### Given text
Nursing home staffing top issue for lawmakers in 2022 Session

Nursing home staffing changes clear last House panel

TALLAHASSEE, Fla. – Nursing homes in Florida are closing wings and refusing patients because they don’t have enough staff to provide the required number of direct patient care required by state law. Now the homes are asking lawmakers to let them count the hours of care provided by specialists who are already seeing patients in the homes.

Nursing home patients are required by state law to receive three point six hours of direct care each day. Two and a half of those hours are to be from a certified nursing assistant -- and another hour by a registered nurse.

But most are having trouble meeting the staffing requirement because they can’t hire enough people.

“We have members who have taken two hundred of their seven hundred beds offline because they simply can’t staff them today,” Steve Bahmer, CEO of Leading Age Florida, said.

The homes want to reduce a nursing assistants’ time by a half-hour each day while counting hours already being spent on a patient by specialists but not now counted.

SEIU 1199, the union that represents CNAs, was out in force against the bill.

“You want to cut my hours once again,” Christina Chiger, a Certified Nursing Assistant, said. “You want to add more patients. How can I take care of twenty patients properly in an eight-hour time?”

### Exercise
Under Florida law, as stated in the nursing home staffing article, how many hours of direct care must each nursing home patient receive per day?

### Exercise data
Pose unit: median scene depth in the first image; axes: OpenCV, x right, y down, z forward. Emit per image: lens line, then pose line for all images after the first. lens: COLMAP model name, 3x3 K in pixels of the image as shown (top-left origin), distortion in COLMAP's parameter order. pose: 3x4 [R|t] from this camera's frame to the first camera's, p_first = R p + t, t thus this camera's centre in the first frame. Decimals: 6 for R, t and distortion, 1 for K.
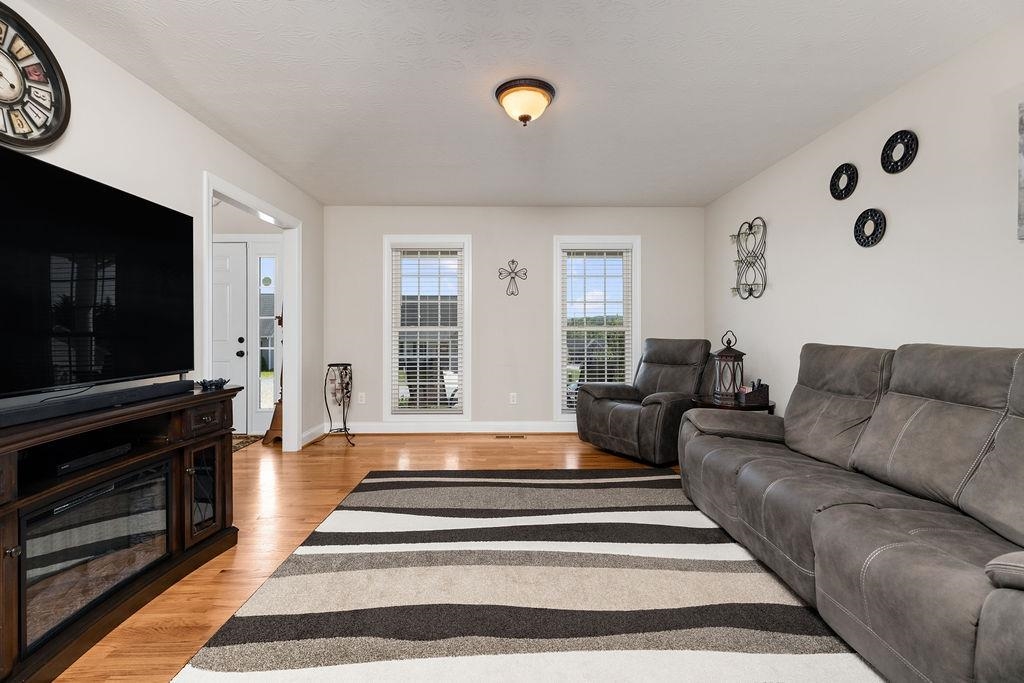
lens RADIAL K [[457.2, 0, 514.5], [0, 457.2, 337.3], [0, 0, 1]] dist [-0.001490, -0.000096]
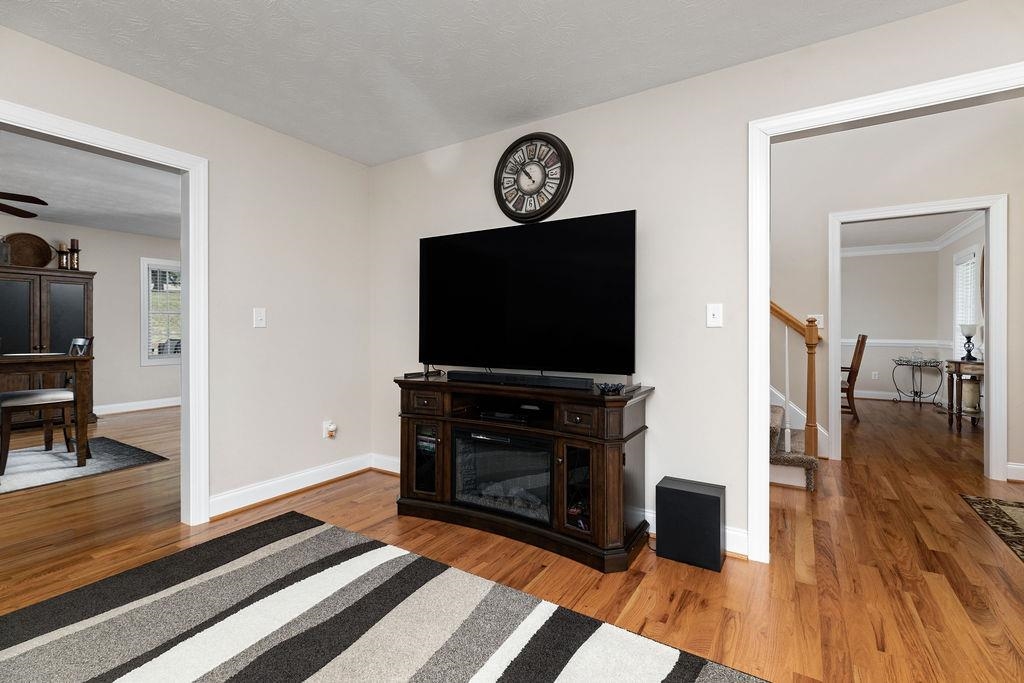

### Task response
Three point six hours.